Cutter Heads is a 2007 live collaborative album of improvised experimental music by Fred Frith and Chris Brown. It was recorded live at Mills College in Oakland, California in January 2002 and August 2004. The album was released by Intakt Records in June 2007.

Frith is an English multi-instrumentalist, composer and improviser. He often collaborates with other musicians, and also works with, and creates music for, film directors and choreographers. Brown is an American pianist and electronic musician who uses interactive electronics to compose music. He also makes his own electronic instruments. Frith and Brown were teachers at Mills college at the time – Frith taught composition and improvisation, and Brown taught electronic music.

==Reception==
In a review in The Wire, Andy Harilton called Cutter Heads an "excellent album". He wrote that while traditionally guitar and piano are not often used by improvisors because they have similar range and sonority, here Frith and Brown "explore leftfield techniques" that dispels concerns over the use of these instruments. Harilton stated that "one of many delights on [this] consistently inventive album" is "Sings the Foundation", which has a "huge sonic panorama [and] a maelstrom flux that evolves into something close to a free groove".

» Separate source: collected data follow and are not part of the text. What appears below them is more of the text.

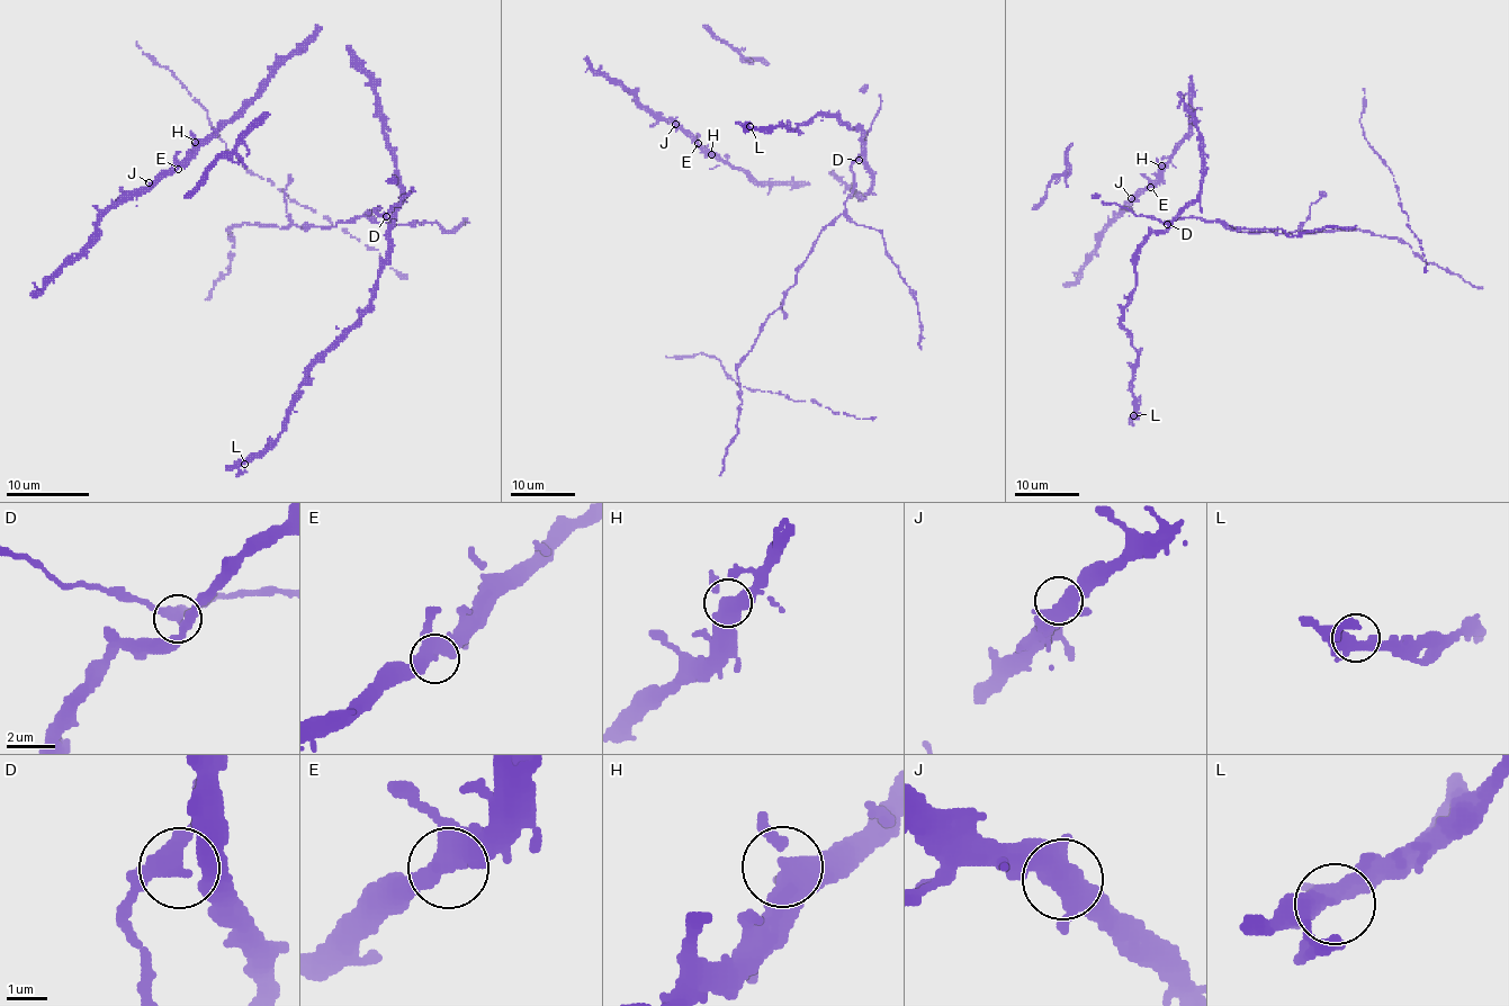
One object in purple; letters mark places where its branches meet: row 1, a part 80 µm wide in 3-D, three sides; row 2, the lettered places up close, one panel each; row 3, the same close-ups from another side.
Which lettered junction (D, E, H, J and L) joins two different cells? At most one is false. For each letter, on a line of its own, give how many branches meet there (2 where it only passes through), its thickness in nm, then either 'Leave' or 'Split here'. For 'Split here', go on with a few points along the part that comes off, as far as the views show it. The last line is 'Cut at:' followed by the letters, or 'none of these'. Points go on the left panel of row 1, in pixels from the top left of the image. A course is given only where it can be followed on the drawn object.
D: Branches: 3. Thickness 320 nm. Leave
E: Branches: 3. Thickness 400 nm. Leave
H: Branches: 3. Thickness 360 nm. Leave
J: Branches: 3. Thickness 400 nm. Leave
L: Branches: 3. Thickness 360 nm. Leave
Cut at: none of these

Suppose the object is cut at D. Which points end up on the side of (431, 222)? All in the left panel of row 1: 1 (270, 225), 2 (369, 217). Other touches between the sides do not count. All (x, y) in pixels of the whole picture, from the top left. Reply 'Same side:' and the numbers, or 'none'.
Same side: 1, 2

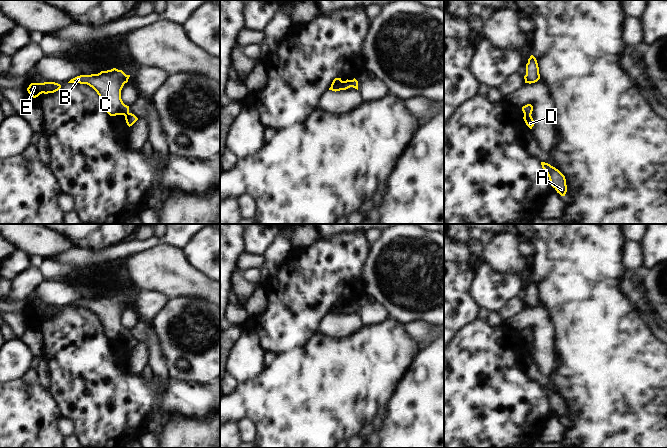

Writing in eJazzNews, Glenn Astarita described Frith and Brown's duet on Cutter Heads as "semi-controlled noise-music movements and more". He said Frith's "endless ... plucking and sawing" is "nicely balanced" by Brown's "investigative acoustic piano manipulations". Astarita called the album's six tracks, "fragmented tone poems", and added that the duo's "evolutionary manner of spinning an improvised tale" bears fruit – "themes seemingly liquefy and remerge into asymmetrical musical statements".

Roberto Iannapollo described Cutter Heads as "a remarkable set of duets". Reviewing the album in Cadence magazine, he said the improvisations vary from "the harsh and industrial to hyperactive scrabbling activity to an almost lush, languid flow". Iannapollo stated that this is "[o]ne of the finest things I’ve heard from Frith in some time".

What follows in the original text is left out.